● WHAT TO WORK ON:
Restate the full listing word for word and leave the pictures out.

● LISTED RECORDS:

+===+

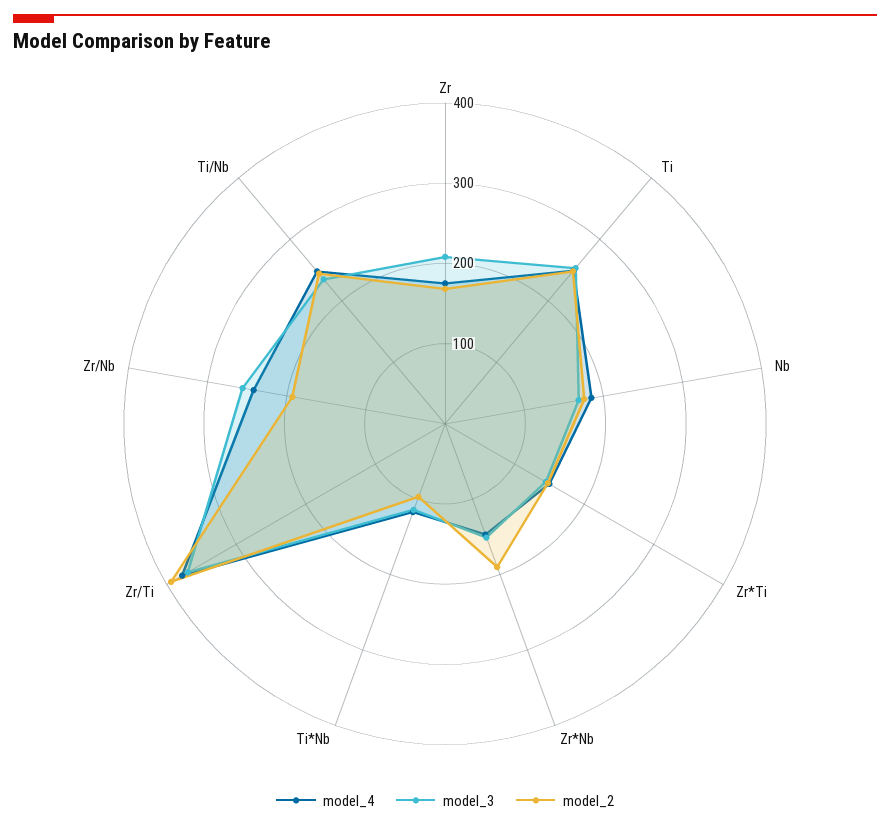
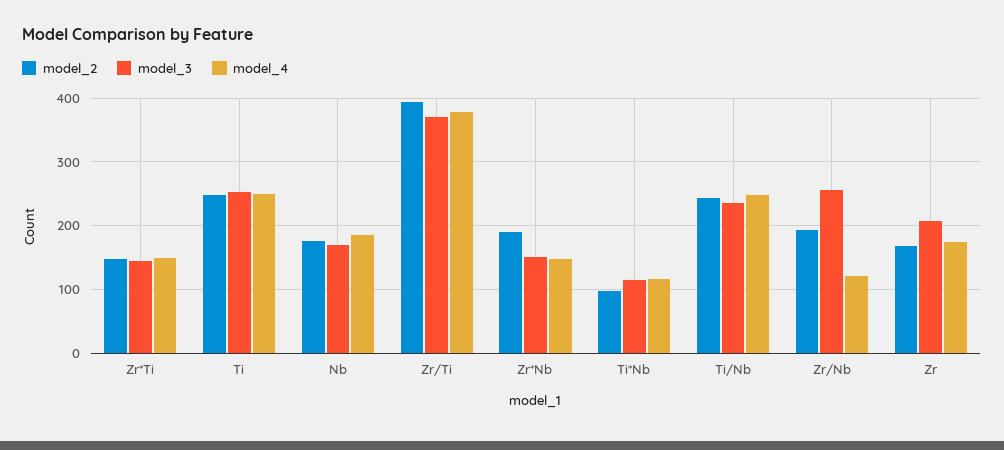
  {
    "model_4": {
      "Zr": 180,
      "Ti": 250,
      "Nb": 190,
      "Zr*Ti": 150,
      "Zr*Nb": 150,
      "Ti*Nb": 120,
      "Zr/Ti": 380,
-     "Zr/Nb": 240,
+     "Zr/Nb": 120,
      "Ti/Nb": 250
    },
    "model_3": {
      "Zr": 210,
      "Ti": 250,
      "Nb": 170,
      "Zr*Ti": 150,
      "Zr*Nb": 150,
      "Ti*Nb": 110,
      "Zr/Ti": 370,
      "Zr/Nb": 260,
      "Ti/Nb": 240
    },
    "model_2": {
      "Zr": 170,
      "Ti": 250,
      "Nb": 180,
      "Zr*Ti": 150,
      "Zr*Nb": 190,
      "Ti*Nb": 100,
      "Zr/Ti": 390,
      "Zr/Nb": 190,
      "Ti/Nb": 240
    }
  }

+===+

● COMPLETED EXERCISE:
  {
    "model_4": {
      "Zr": 180,
      "Ti": 250,
      "Nb": 190,
      "Zr*Ti": 150,
      "Zr*Nb": 150,
      "Ti*Nb": 120,
      "Zr/Ti": 380,
-     "Zr/Nb": 240,
+     "Zr/Nb": 120,
      "Ti/Nb": 250
    },
    "model_3": {
      "Zr": 210,
      "Ti": 250,
      "Nb": 170,
      "Zr*Ti": 150,
      "Zr*Nb": 150,
      "Ti*Nb": 110,
      "Zr/Ti": 370,
      "Zr/Nb": 260,
      "Ti/Nb": 240
    },
    "model_2": {
      "Zr": 170,
      "Ti": 250,
      "Nb": 180,
      "Zr*Ti": 150,
      "Zr*Nb": 190,
      "Ti*Nb": 100,
      "Zr/Ti": 390,
      "Zr/Nb": 190,
      "Ti/Nb": 240
    }
  }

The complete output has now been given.